13 August, 2010
In the course of some Twitter comments and discussions, more than a couple of people have suggested or implied that I am a one-eyed Labor supporter. In fairness, I can see why some might think so if they take certain comments in isolation, just as some might leap to the same conclusion from certain posts here. Allow me to address such assumptions....
I'm not going to tell you how I vote, but I'll tell you this much:
I voted for the first time in the 1990 federal election. Since then, in state and federal elections, upper and lower house, I have voted Labor, I have voted Liberal, I have voted Democrat, I have voted National and I have voted independent. I don't think I've ever voted according to the card, and I've never voted for the same party in both the House and Senate. Although I haven't moved in that time, the electoral boundaries have, so the electorates I've lived in have vacillated between marginal Labor, blue-ribbon National and marginal Liberal.
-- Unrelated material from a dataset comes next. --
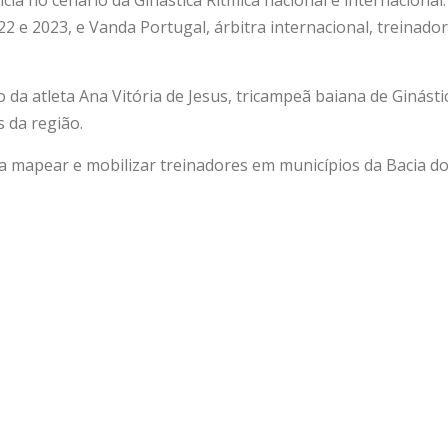
2 e 2023, e Vanda Portugal, árbitra internacional, treinado
a atleta Ana Vitória de Jesus, tricampeã baiana de Ginástic
s da região.
 mapear e mobilizar treinadores em municípios da Bacia d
I'm a swinging voter because I'd be a damn fool not to be. Professional pundits and former prime ministers have told us that this election will be won or lost in marginal electorates. No shit, Sherlock? Next they'll be telling us it's the swinging voters in those electorates who will make the difference. Voting out of habit or tradition means parties and candidates never have to earn your vote. Privately, parties despise swinging voters. They regard them as flaky and disloyal. They don't have to impress habitual voters; all they have to do is not be the other side.
This is why I have a profound disagreement with those who say it would create a healthier democracy if we had voluntary voting. Their reasoning is that parties would then have to inspire people to get out and vote if they wanted to win. I think it would be the opposite. I think both parties would benefit from voter apathy because a party has nothing to fear from people who don't vote for them; they're only worried about people who would vote against them.
Sometimes I vote according to who I want, sometimes I vote according to who I don't want. You don't have to look for someone to vote for. No matter how uninspiring the choices are, there's always a least worst. There are plenty of times when my last preference has been chosen before my first.
That's how I choose at any election. It will be interesting to see if people still assume I'm a Labor man when the state election comes around later this year.